TASK TO COMPLETE –
In the forum post, what kind of script would use the metadata to build the end user's interface for viewing and sorting the data?

SOURCE TEXT –
========================================================================

Author Topic: brainstorming (Read 1613 times)

micah · « **on:** December 17, 2010, 12:22:01 PM »

We're in the beginning stages at work of writing a proposal to redo a local government-sector website that has a LOT of custom data sets. Things like city crime statistics, broken down by district; School system data (test scores, dropout rates, special ed) sortable by grade, district, year, etc; Child Services data; hosing data; etc.

There current process for adding new day is
1) their communtiy data coordinator massages the information that comes from various sorces
2) their on-retainer "webmaster" inserts the data into MS-SQL and writes as custom (ASP-based

) UI page for each table of data that lets web users select various fields to sort and filter their results by.

My proposed goal is to eliminate step two (as we will be taking over all maintenance of the website's systems) and have the data coordinator just upload the data herself through a web app; so that we never have to deal with it.

The way I kind of think it would work is like this:
1) after massaging the data offline using excel or whatever program she wants, she uploads the file to the site - creating either a new table or replacing/appending an existing table.

2) she would then fill out a web form that would update (presumably several) tables of meta data ABOUT the data set she just uploaded. In addition to obvious stuff like user-friendly table names and a description of the table's content this information would also track which columns are searchable and how the data can be linked to other tables of information already on the site.

3) a PHP script uses this meta data from step two to dynamically generate the end-user's interface for viewing and sorting the data.

Obviously this is going to be a massive undertaking. Does it sound feasible though?

So for step 2, I would have tables like:

Code: [Select]

data_tables
 id
 table_name
 table_label
 table_description

data_columns
 id
 table_id
 col_name
 col_label #user friendly column name
 col_description
 is_searchable
 has_many #boolean - if yes, use data_lookups table to find related data

data_lookups         #table that links one row of data to that of a row in another table
 primay_column_id
 foreign_column_id

Does this seem like i'm on the right track? any better ideas?

========================================================================

SUPPLIED MATERIAL –
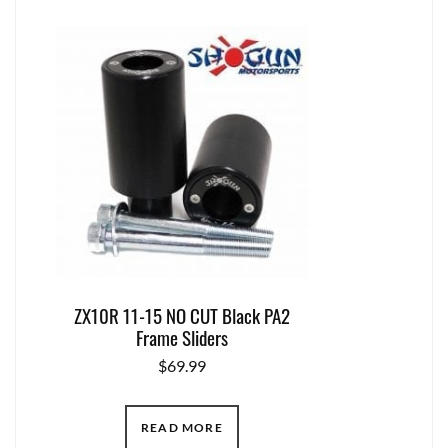
ZX10R 11-15 NO CUT Black PA2
Frame Sliders
$
69.99
READ MORE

========================================================================

ANSWER SPACE –
A PHP script.